Aber sonst ist das kunstsinnige, das ereignisfrohe und vor allem das sensationsbedürftige Wien gekommen, und sei’s, um Beethoven nicht zu hören, sondern endlich einmal wieder zu Gesicht zu bekommen. Denn der Anschlagzettel verkündet:

"Herr Ludwig van Beethoven wird an der Leitung des Ganzen Antheil nehmen."

Das Ganze, so verheißt es das Plakat, das für diesen Tag noch einmal frisch gedruckt worden ist, besteht aus drei Teilen:

"Erstens. Große Ouverture.

Zweytens. Drey große Hymnen, mit Solo und Chor

Drittens. Große Symphonie, mit im Finale eintretenden Solo und Chor auf Schiller’s Lied, an die Freude."

Bei der Ouvertüre handelt es sich um "Die Weihe des Hauses", die zwei Jahre zuvor, zur Eröffnung des Theaters an der Josephstadt, geschrieben worden war, und bei den "Hymnen" um Teile aus der "Missa solemnis" - Kyrie, Credo und Agnus Dei -; warum sie auf dem Programm so neutral annonciert wurden, wird zu erklären sein. Das Hauptwerk aber ist die neue, die neunte Sinfonie Beethovens, von der man schon hat raunen hören, was man nun schwarz auf weiß lesen kann, daß ein Chor samt Solisten die jahrhundertealte Konvention des Symphonischen, der Instrumentalmusik durchbrechen soll.

Es ist die erste "Akademie" Beethovens seit 1814; sein erstes öffentliches Auftreten, seit er am Weihnachtstag 1817 seine 8. Sinfonie dirigiert hatte. Und sie ist unter großen Mühen und grotesken Reibereien überhaupt zustande gekommen. Was Nachgeborene als musikalisches Weltereignis würdigen werden, war mit lauter Schwierigkeiten verbunden. Die größte war von Anfang an Beethoven selbst; sie blieb es bis zuletzt.

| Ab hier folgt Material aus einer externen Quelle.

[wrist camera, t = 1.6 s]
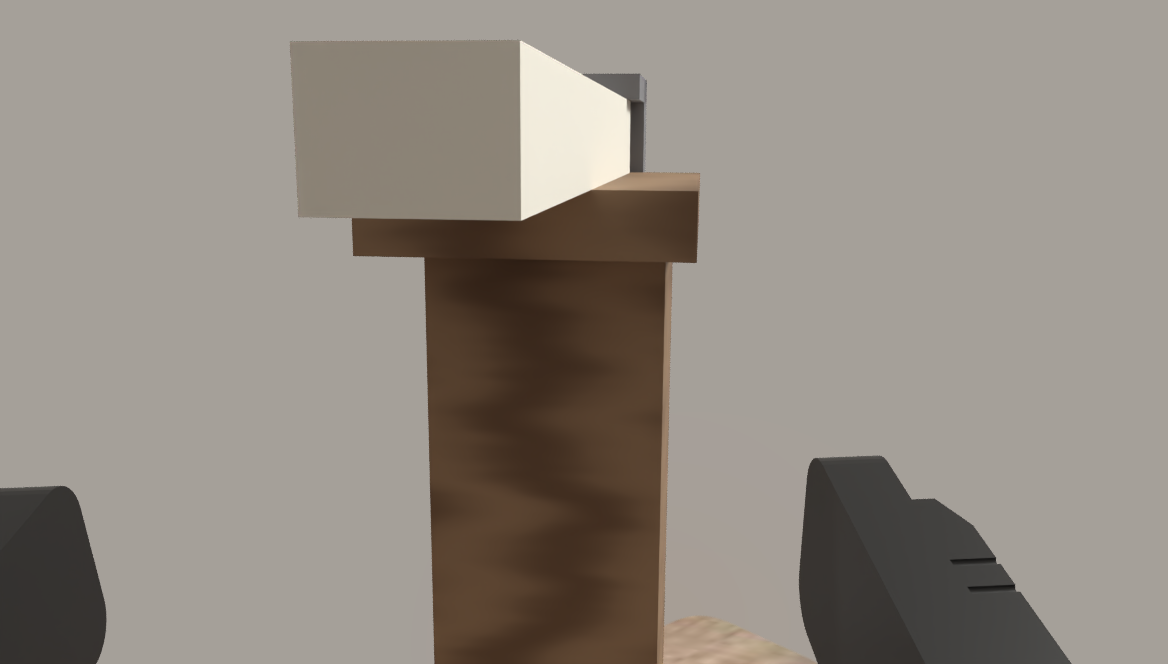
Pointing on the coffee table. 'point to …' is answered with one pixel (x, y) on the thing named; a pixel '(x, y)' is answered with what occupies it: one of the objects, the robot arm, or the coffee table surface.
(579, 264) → the wooden pedestal post
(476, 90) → the white bar
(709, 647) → the coffee table surface
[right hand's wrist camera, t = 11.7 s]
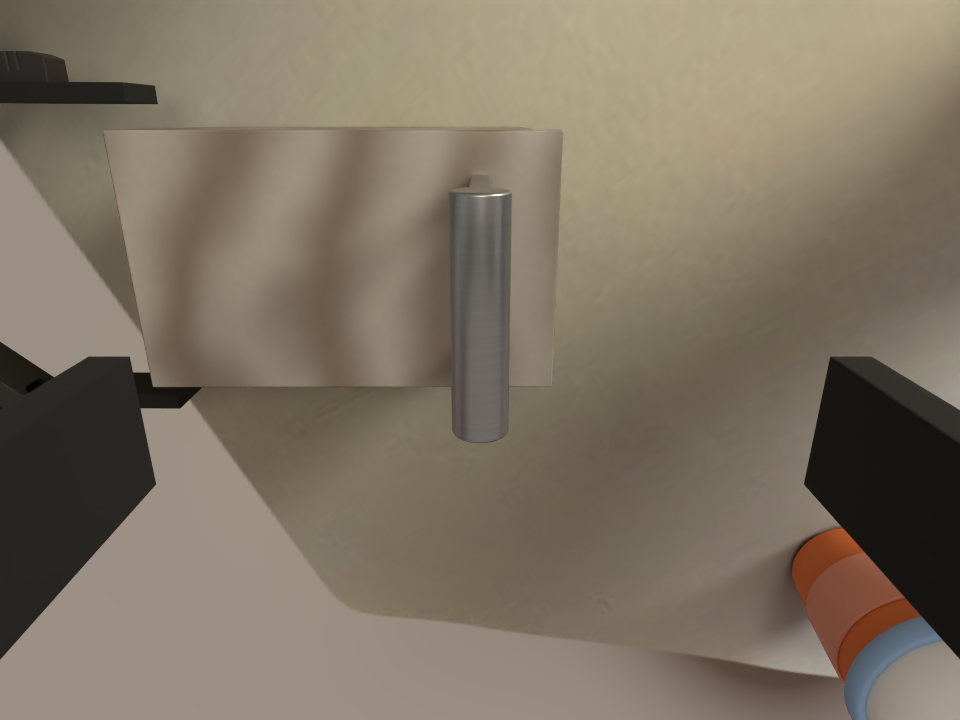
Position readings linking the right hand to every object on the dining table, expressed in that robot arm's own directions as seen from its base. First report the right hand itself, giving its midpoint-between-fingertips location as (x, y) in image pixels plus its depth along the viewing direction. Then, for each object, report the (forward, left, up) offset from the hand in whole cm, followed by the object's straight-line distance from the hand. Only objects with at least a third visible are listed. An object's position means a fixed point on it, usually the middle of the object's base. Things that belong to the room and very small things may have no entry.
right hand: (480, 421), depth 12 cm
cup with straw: (+21, +26, -25) cm, 42 cm away
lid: (0, -5, -14) cm, 15 cm away
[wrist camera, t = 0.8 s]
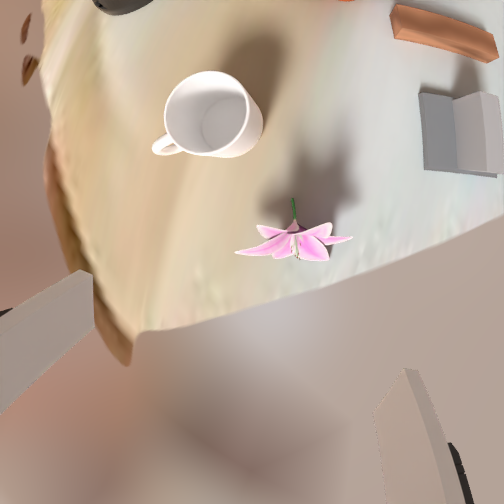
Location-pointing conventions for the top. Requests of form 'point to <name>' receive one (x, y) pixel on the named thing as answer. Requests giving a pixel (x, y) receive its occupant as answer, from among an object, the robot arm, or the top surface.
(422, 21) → the batten
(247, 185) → the top surface
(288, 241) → the lily
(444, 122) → the ridge stand
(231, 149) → the cup
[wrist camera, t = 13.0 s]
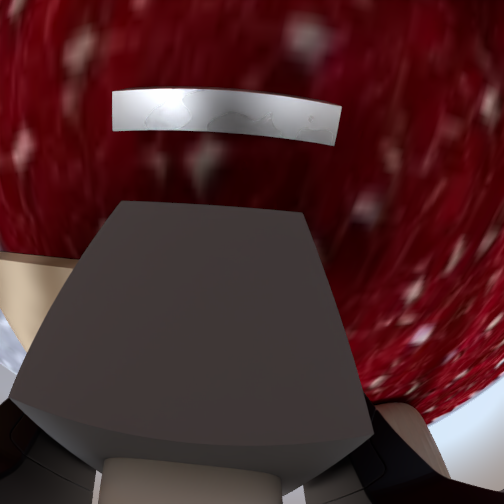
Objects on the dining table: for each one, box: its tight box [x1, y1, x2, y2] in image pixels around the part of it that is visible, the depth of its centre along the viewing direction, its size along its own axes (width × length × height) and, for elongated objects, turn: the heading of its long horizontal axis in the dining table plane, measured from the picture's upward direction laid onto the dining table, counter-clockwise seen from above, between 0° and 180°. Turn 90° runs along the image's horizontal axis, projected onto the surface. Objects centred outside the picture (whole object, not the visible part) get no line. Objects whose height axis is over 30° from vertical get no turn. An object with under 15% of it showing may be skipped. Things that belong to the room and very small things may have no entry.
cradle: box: [112, 86, 342, 146], centre depth 12 cm, size 24×12×2 cm, turn 84°
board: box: [0, 251, 79, 352], centre depth 17 cm, size 12×12×1 cm
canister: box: [374, 402, 451, 479], centre depth 20 cm, size 18×18×21 cm
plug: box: [9, 201, 374, 504], centre depth 6 cm, size 5×6×8 cm
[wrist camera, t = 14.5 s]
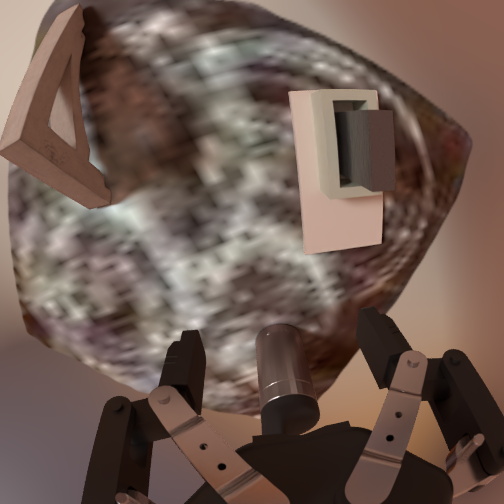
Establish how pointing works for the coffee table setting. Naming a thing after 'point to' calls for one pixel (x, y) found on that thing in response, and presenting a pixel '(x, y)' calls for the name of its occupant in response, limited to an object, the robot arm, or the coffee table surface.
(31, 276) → the coffee table surface
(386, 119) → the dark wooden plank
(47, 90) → the wall bracket
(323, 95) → the well board
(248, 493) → the robot arm
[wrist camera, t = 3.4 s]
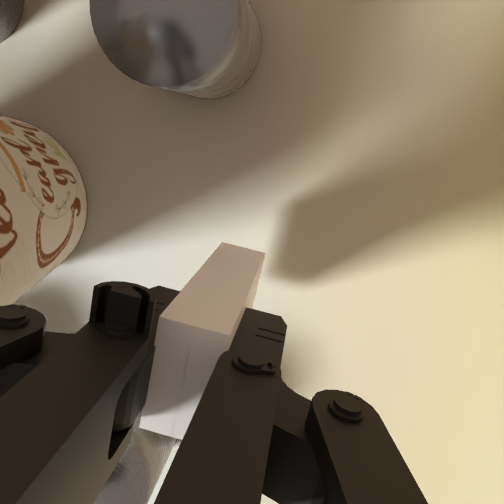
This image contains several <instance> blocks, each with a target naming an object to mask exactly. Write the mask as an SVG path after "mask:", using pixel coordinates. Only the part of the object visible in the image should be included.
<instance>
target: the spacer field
mask: <svg viewBox="0 0 504 504" xmlns="http://www.w3.org/2000/svg"><path fill="white" fill-rule="evenodd" d="M23 7H24V0H0V42H1V41H3V40H4V39H6V38H7V37H8V36H9V35H10V34H11V33H12V32H13V31H14V30H15V28H16V27H17V25H18V23H19V21H20V18H21V16H22V12H23ZM90 15H91V20H92V25H93V29H94V32H95V35H96V37H97V40H98V42H99V44H100V46H101V48H102V49H103V51H104V53H105V54H106V56H107V57H108V58H109V60H110V61H111V62H112V63H113V64H114V65H115V66H116V67H117V68H118V69H119V70H120V71H122V72H123V73H124V74H126V75H127V76H129V77H130V78H132V79H134V80H136V81H138V82H140V83H143V84H147V85H150V86H154V87H158V88H163V89H167V90H171V91H175V92H179V93H183V94H187V95H191V96H195V97H200V98H219V97H223V96H226V95H228V94H230V93H232V92H234V91H236V90H237V89H239V88H240V87H241V86H242V85H243V84H244V83H245V82H246V81H247V80H248V79H249V77H250V76H251V75H252V73H253V71H254V69H255V67H256V65H257V63H258V59H259V56H260V51H261V31H260V27H259V23H258V20H257V17H256V15H255V13H254V11H253V9H252V7H251V6H250V4H249V2H248V0H90ZM142 409H143V408H142ZM141 414H142V410H141V412H140V413H139V415H138V416H137V418H136V419H135V422H134V428H133V433H132V437H131V441H130V443H129V445H128V447H127V448H126V450H125V452H124V453H123V455H122V457H121V458H120V460H119V462H118V463H117V465H116V467H115V468H114V470H113V472H112V473H111V475H110V477H109V478H108V480H107V482H106V484H105V485H104V487H103V489H102V490H101V492H100V494H99V495H98V497H97V499H96V500H95V502H94V504H147V503H148V501H149V498H150V496H151V494H152V492H153V490H154V487H155V485H156V483H157V481H158V479H159V477H160V474H161V472H162V470H163V468H164V466H165V464H166V461H167V459H168V457H169V455H170V453H171V450H172V448H173V446H174V444H175V442H176V440H177V438H173V437H170V436H166V435H163V434H159V433H156V432H152V431H149V430H145V429H142V428H139V425H140V420H141Z"/></svg>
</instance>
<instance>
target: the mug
mask: <svg viewBox="0 0 504 504" xmlns="http://www.w3.org/2000/svg"><path fill="white" fill-rule="evenodd" d="M86 214H87V201H86V193H85V188H84V185H83V181H82V178H81V176H80V173H79V171H78V169H77V167H76V165H75V163H74V162H73V160H72V159H71V157H70V156H69V154H68V153H67V152H66V150H65V149H64V148H63V147H62V146H61V145H60V144H59V143H58V142H57V141H56V140H55V139H54V138H52V137H51V136H50V135H48V134H47V133H46V132H44V131H42V130H41V129H39V128H37V127H35V126H33V125H30V124H28V123H26V122H23V121H19V120H16V119H12V118H8V117H4V116H0V306H7V305H11V304H13V303H14V302H16V301H17V300H18V299H19V298H20V297H22V296H23V295H24V294H25V293H26V292H27V291H29V290H30V289H31V288H32V287H33V286H35V285H36V284H37V283H38V282H39V281H41V280H42V279H43V278H44V277H45V276H46V275H48V274H49V273H50V272H51V271H52V270H54V269H55V268H56V267H57V266H58V265H59V264H60V263H61V262H63V261H64V260H65V259H66V258H67V257H68V256H69V255H70V253H71V252H72V251H73V250H74V248H75V247H76V245H77V244H78V242H79V240H80V238H81V235H82V233H83V230H84V226H85V222H86Z"/></svg>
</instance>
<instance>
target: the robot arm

Monate vorher hatte ihn eine der nun beteiligten Sängerinnen, Karoline Unger, im wahrsten Sinne des Wortes bekniet: "Wann geben Sie Ihre Akademie? Wenn man einmahl den Teufel hat, so kann man zufrieden sein ... Wenn Sie das Concert geben, so stehe ich für die Völle. (Das heißt: für ein ausverkauftes Haus.) Sie haben zu wenig Selbstvertrauen. Haben denn die Huldigungen der ganzen Welt Sie nicht ein wenig stolzer gemacht? Wer spricht denn von Anfechtungen? Wollen Sie denn nicht glauben lernen, daß man sich sehnt, Sie wieder in neuen Werken anzubeten? O Halsstarrigkeit!"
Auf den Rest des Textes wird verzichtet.